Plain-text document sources
= Beginning of Section =

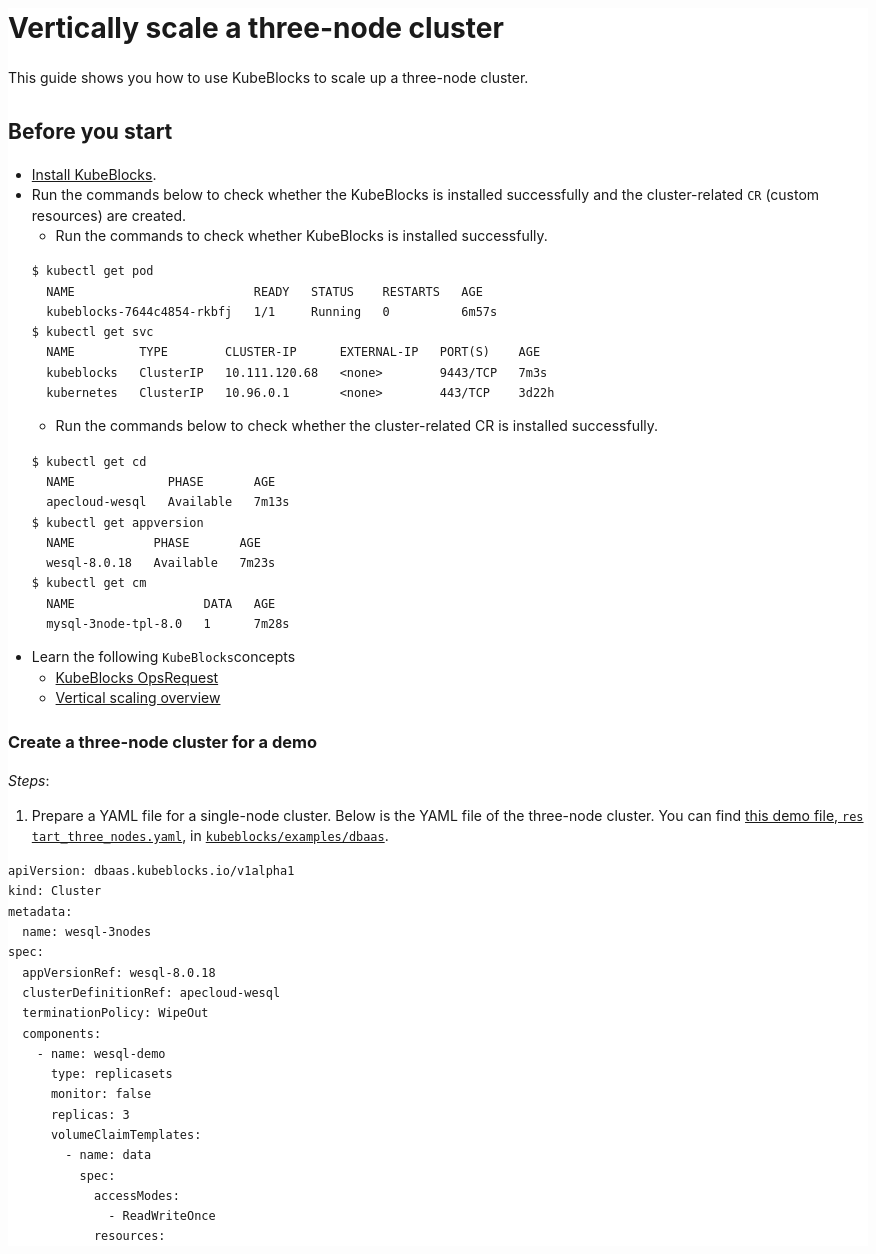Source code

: # Vertically scale a three-node cluster

This guide shows you how to use KubeBlocks to scale up a three-node cluster.

## Before you start

- [Install KubeBlocks](../../installation/deploy_kubeblocks.md). 
- Run the commands below to check whether the KubeBlocks is installed successfully and the cluster-related `CR` (custom resources) are created.
  - Run the commands to check whether KubeBlocks is installed successfully.
  ```
  $ kubectl get pod
    NAME                         READY   STATUS    RESTARTS   AGE
    kubeblocks-7644c4854-rkbfj   1/1     Running   0          6m57s
  $ kubectl get svc
    NAME         TYPE        CLUSTER-IP      EXTERNAL-IP   PORT(S)    AGE
    kubeblocks   ClusterIP   10.111.120.68   <none>        9443/TCP   7m3s
    kubernetes   ClusterIP   10.96.0.1       <none>        443/TCP    3d22h
  ```
  - Run the commands below to check whether the cluster-related CR is installed successfully.
  ```
  $ kubectl get cd 
    NAME             PHASE       AGE
    apecloud-wesql   Available   7m13s
  $ kubectl get appversion
    NAME           PHASE       AGE
    wesql-8.0.18   Available   7m23s
  $ kubectl get cm
    NAME                  DATA   AGE
    mysql-3node-tpl-8.0   1      7m28s
  ```
- Learn the following `KubeBlocks`concepts 
  - [KubeBlocks OpsRequest](../configure_ops_request.md)
  - [Vertical scaling overview](Overview.md) 

### Create a three-node cluster for a demo

_Steps_:

1. Prepare a YAML file for a single-node cluster. Below is the YAML file of the three-node cluster. You can find [this demo file, `restart_three_nodes.yaml`](../../../../examples/dbaas/restart_three_nodes.yaml), in [`kubeblocks/examples/dbaas`](https://github.com/apecloud/kubeblocks/tree/main/examples/dbaas).

```
apiVersion: dbaas.kubeblocks.io/v1alpha1
kind: Cluster
metadata:
  name: wesql-3nodes
spec:
  appVersionRef: wesql-8.0.18
  clusterDefinitionRef: apecloud-wesql
  terminationPolicy: WipeOut
  components:
    - name: wesql-demo
      type: replicasets
      monitor: false
      replicas: 3
      volumeClaimTemplates:
        - name: data
          spec:
            accessModes:
              - ReadWriteOnce
            resources:
```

= End of Section =

▸ Exercise requirements:
Repeat each line of the records exactly, dropping the pictures.

▸ Written answer:
Source code

: # Vertically scale a three-node cluster

This guide shows you how to use KubeBlocks to scale up a three-node cluster.

## Before you start

- [Install KubeBlocks](../../installation/deploy_kubeblocks.md). 
- Run the commands below to check whether the KubeBlocks is installed successfully and the cluster-related `CR` (custom resources) are created.
  - Run the commands to check whether KubeBlocks is installed successfully.
  ```
  $ kubectl get pod
    NAME                         READY   STATUS    RESTARTS   AGE
    kubeblocks-7644c4854-rkbfj   1/1     Running   0          6m57s
  $ kubectl get svc
    NAME         TYPE        CLUSTER-IP      EXTERNAL-IP   PORT(S)    AGE
    kubeblocks   ClusterIP   10.111.120.68   <none>        9443/TCP   7m3s
    kubernetes   ClusterIP   10.96.0.1       <none>        443/TCP    3d22h
  ```
  - Run the commands below to check whether the cluster-related CR is installed successfully.
  ```
  $ kubectl get cd 
    NAME             PHASE       AGE
    apecloud-wesql   Available   7m13s
  $ kubectl get appversion
    NAME           PHASE       AGE
    wesql-8.0.18   Available   7m23s
  $ kubectl get cm
    NAME                  DATA   AGE
    mysql-3node-tpl-8.0   1      7m28s
  ```
- Learn the following `KubeBlocks`concepts 
  - [KubeBlocks OpsRequest](../configure_ops_request.md)
  - [Vertical scaling overview](Overview.md) 

### Create a three-node cluster for a demo

_Steps_:

1. Prepare a YAML file for a single-node cluster. Below is the YAML file of the three-node cluster. You can find [this demo file, `restart_three_nodes.yaml`](../../../../examples/dbaas/restart_three_nodes.yaml), in [`kubeblocks/examples/dbaas`](https://github.com/apecloud/kubeblocks/tree/main/examples/dbaas).

```
apiVersion: dbaas.kubeblocks.io/v1alpha1
kind: Cluster
metadata:
  name: wesql-3nodes
spec:
  appVersionRef: wesql-8.0.18
  clusterDefinitionRef: apecloud-wesql
  terminationPolicy: WipeOut
  components:
    - name: wesql-demo
      type: replicasets
      monitor: false
      replicas: 3
      volumeClaimTemplates:
        - name: data
          spec:
            accessModes:
              - ReadWriteOnce
            resources:
```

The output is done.